Les premiers épisodes s’attardent sur le fonctionnement de l’implant Osmosis : le dispositif déploie des nano-robots dans notre cerveau, qui objectivent l’idée que l’on se fait de notre partenaire idéal. Ils cherchent ensuite la personne qui s’en rapproche le plus sur les réseaux sociaux. Une poignée de bêta-testeurs bénéficient du dispositif en avant-première et vont pouvoir rencontrer leur âme sœur.

Un scénario qui s’égare

On a envie d’en savoir plus sur le fonctionnement de cette technologie et ses implications, bénéfiques ou tragiques, sur la vie des personnages. Mais très vite, le scénario dérive vers des développements annexes, qui ne servent pas forcément l’intrigue principale. Le rythme est soutenu et Osmosis prend davantage la forme d'un thriller que celle d’une dystopie futuriste.
Esther Vanhove (Agathe Bonitzer) face à Martin, son intelligence artificielle. 
Esther Vanhove (Agathe Bonitzer) face à Martin, son intelligence artificielle.  (Netflix)
Certaines problématiques attendues sont présentes, comme celle de la collecte de données personnelles derrière ce dispositif. Également, la promesse faite par Osmosis d’un bonheur amoureux inébranlable et constant, qui vire au malaise.
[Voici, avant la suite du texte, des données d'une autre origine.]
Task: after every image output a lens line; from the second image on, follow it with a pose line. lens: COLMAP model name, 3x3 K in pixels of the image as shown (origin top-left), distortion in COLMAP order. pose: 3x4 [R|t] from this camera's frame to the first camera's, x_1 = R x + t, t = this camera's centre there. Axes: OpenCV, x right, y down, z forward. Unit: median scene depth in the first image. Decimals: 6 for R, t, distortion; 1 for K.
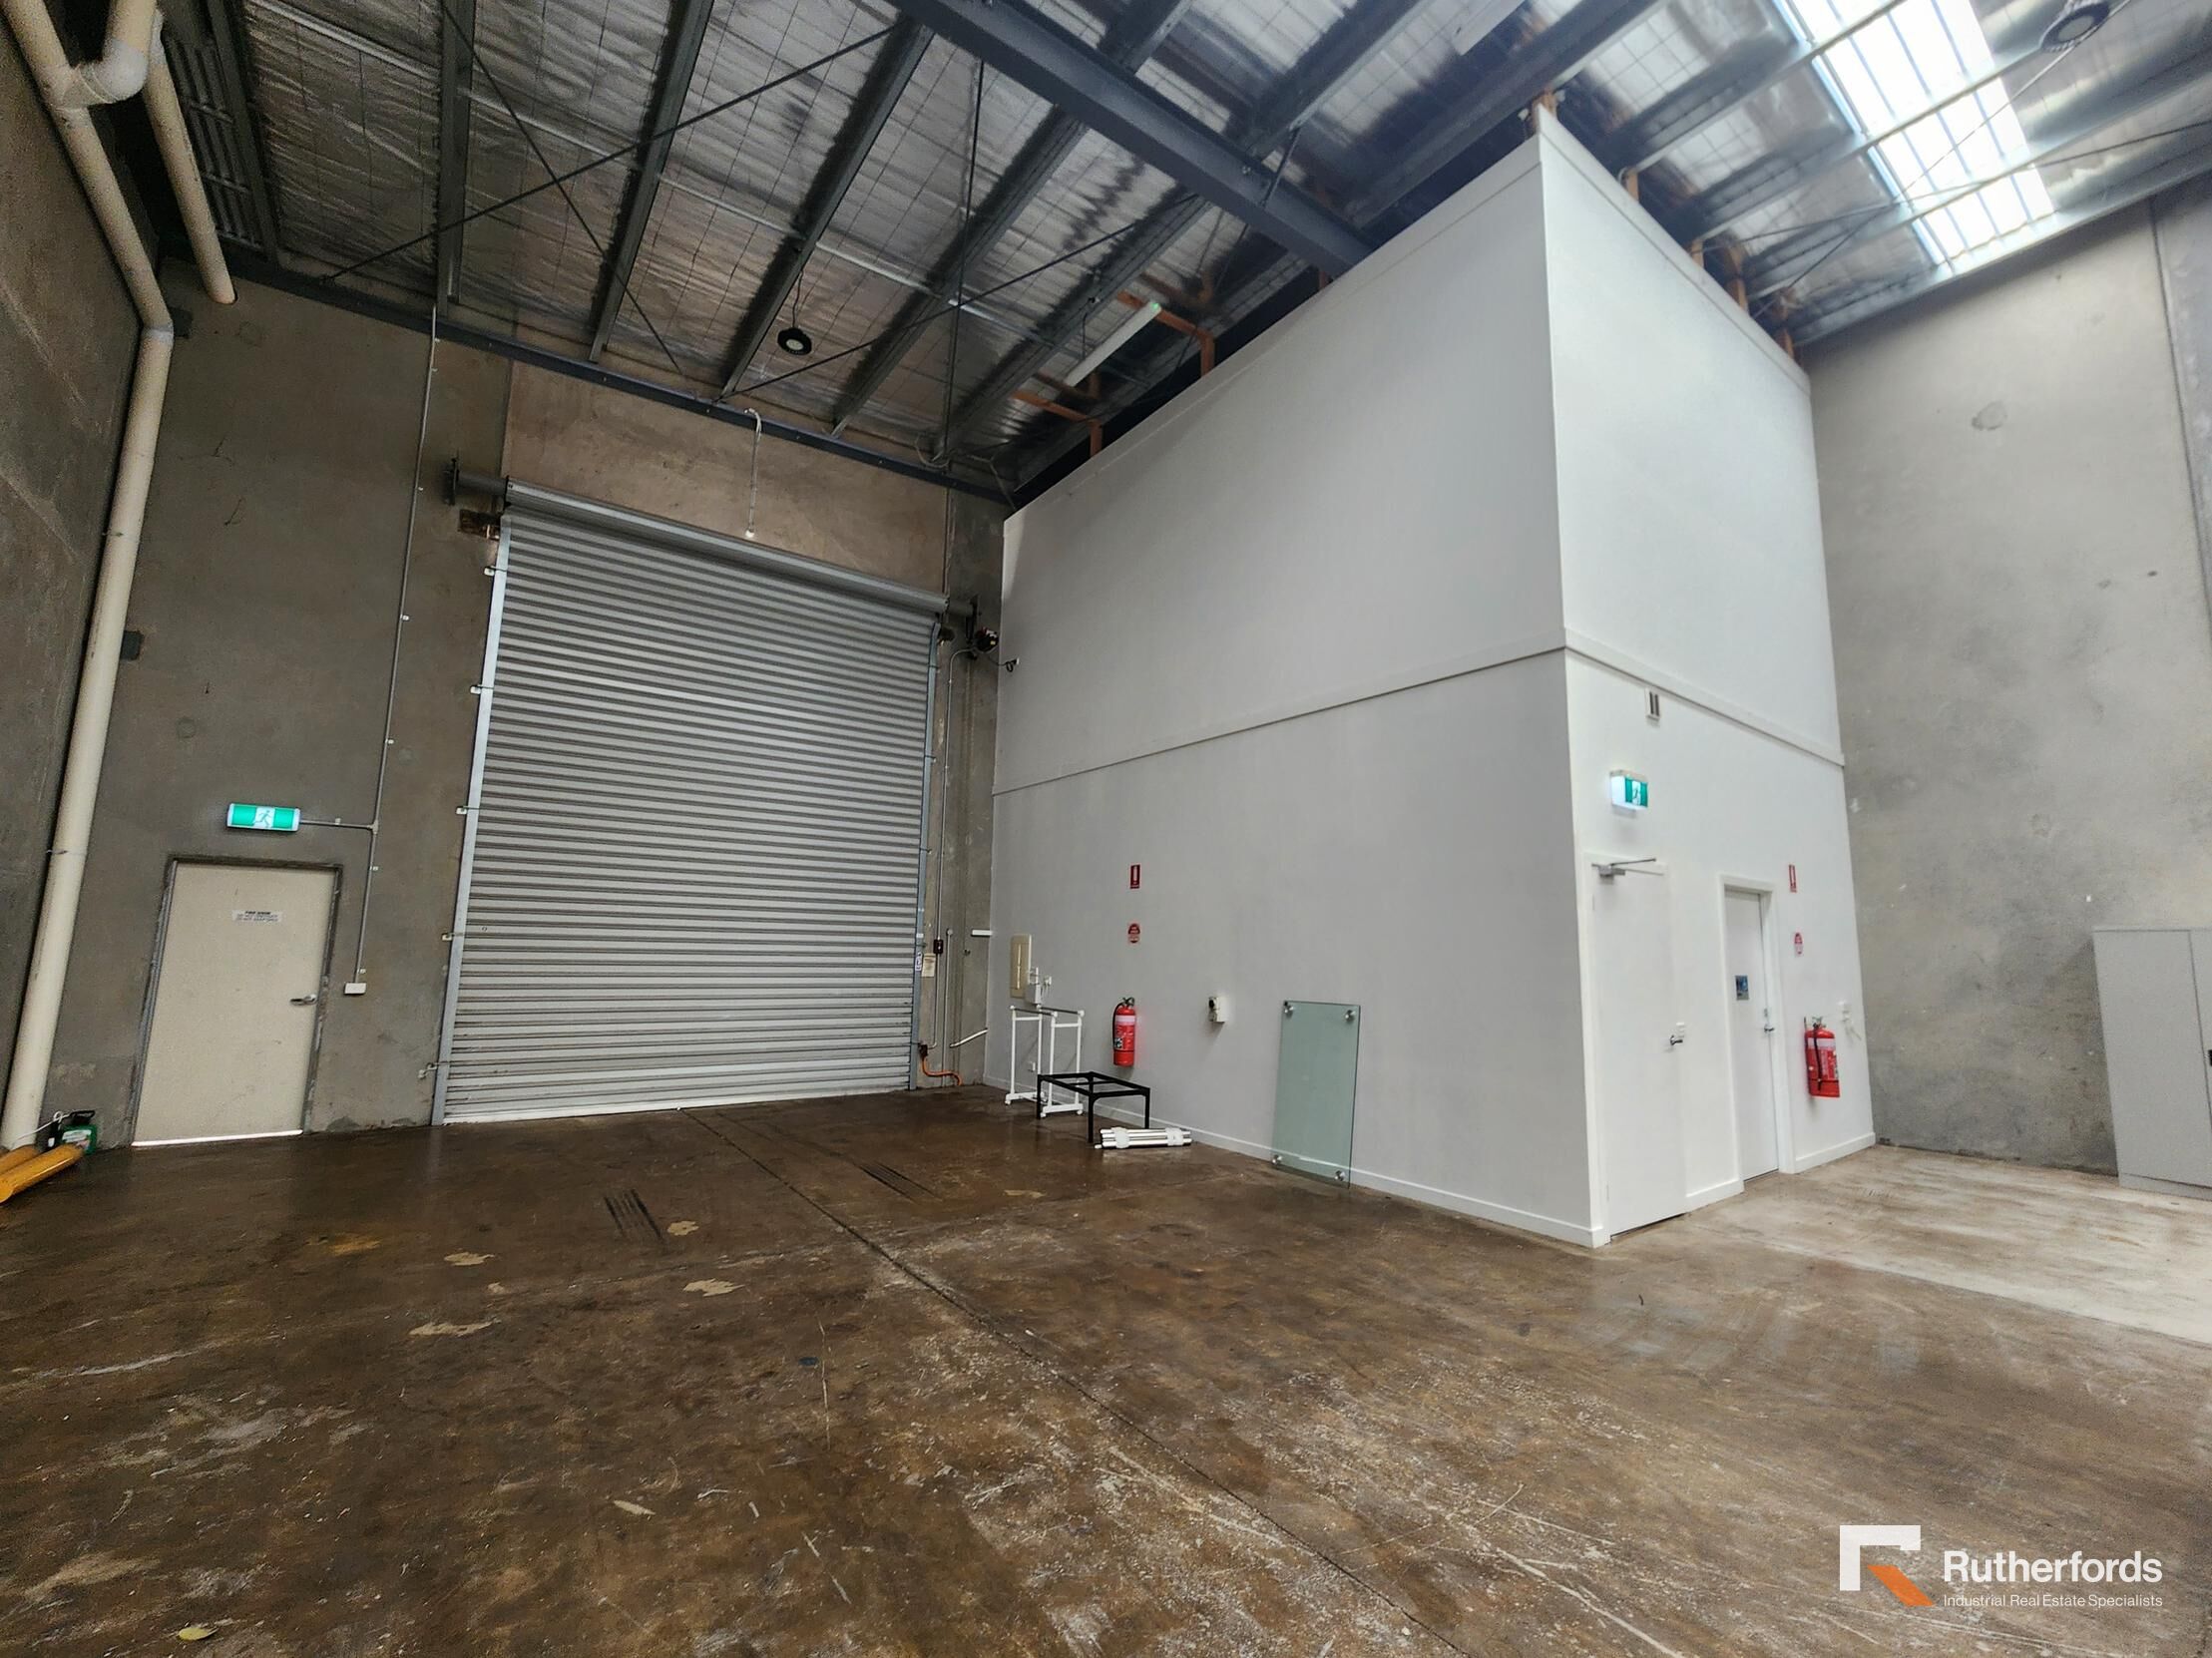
lens RADIAL K [[901.6, 0, 1106.0], [0, 901.6, 829.0], [0, 0, 1]] dist [0.003456, 0.000094]
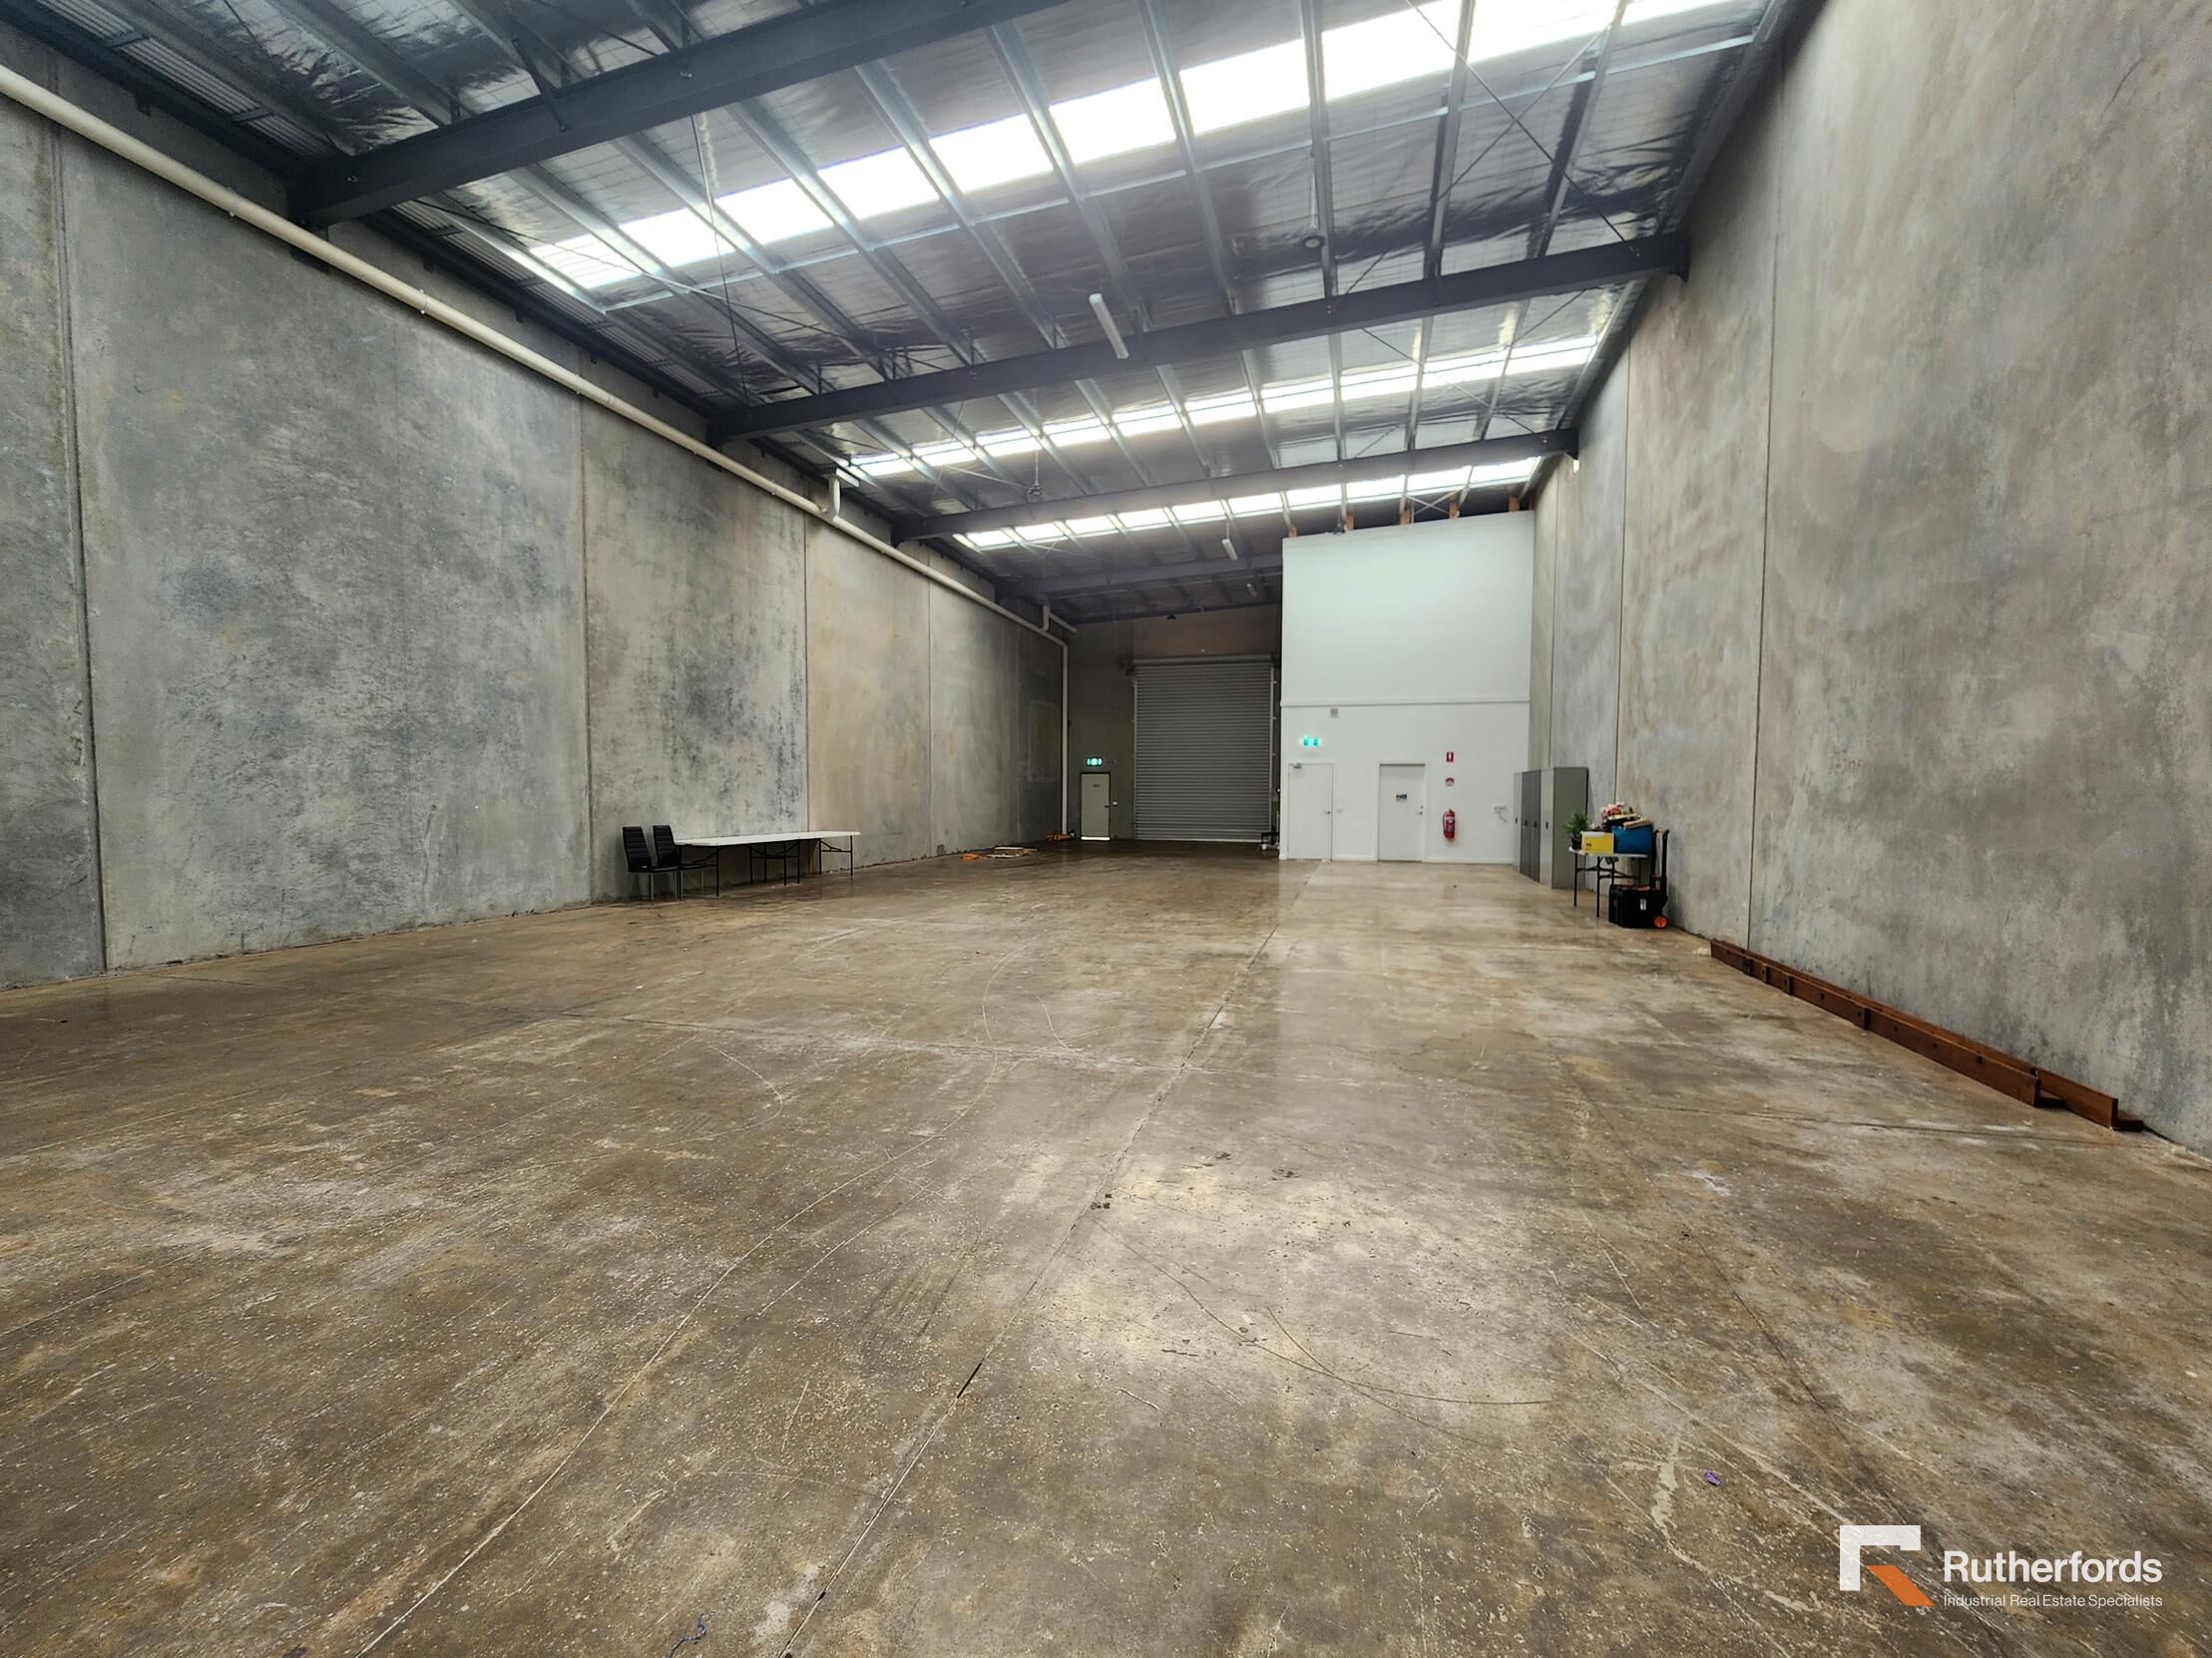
lens RADIAL K [[907.9, 0, 1112.3], [0, 907.9, 840.0], [0, 0, 1]] dist [-0.003224, -0.000940]
pose [[0.613710, 0.023151, -0.789192, 3.971586], [0.117120, 0.985842, 0.119997, -0.245850], [0.780797, -0.166074, 0.602309, -2.464547]]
Certains personnages réussis, d’autres moins

On retiendra Agathe Bonitzer, convaincante en Esther Vanhove, une jeune fille surdouée et introvertie. Le soin apporté à son personnage manque à certains : les quelques testeurs suivis, tous un peu névrosés, manquent de profondeur et les méchants, bien trop méchants, de réalisme.

Le scénario reste intéressant et donne envie de poursuivre, malgré les imperfections du démarrage de la série, qui aurait mérité plus de finesse. Les 8 épisodes de la saison 1 laissent donc une impression en demi-teinte, celle d’une histoire à potentiel encore sous-exploitée.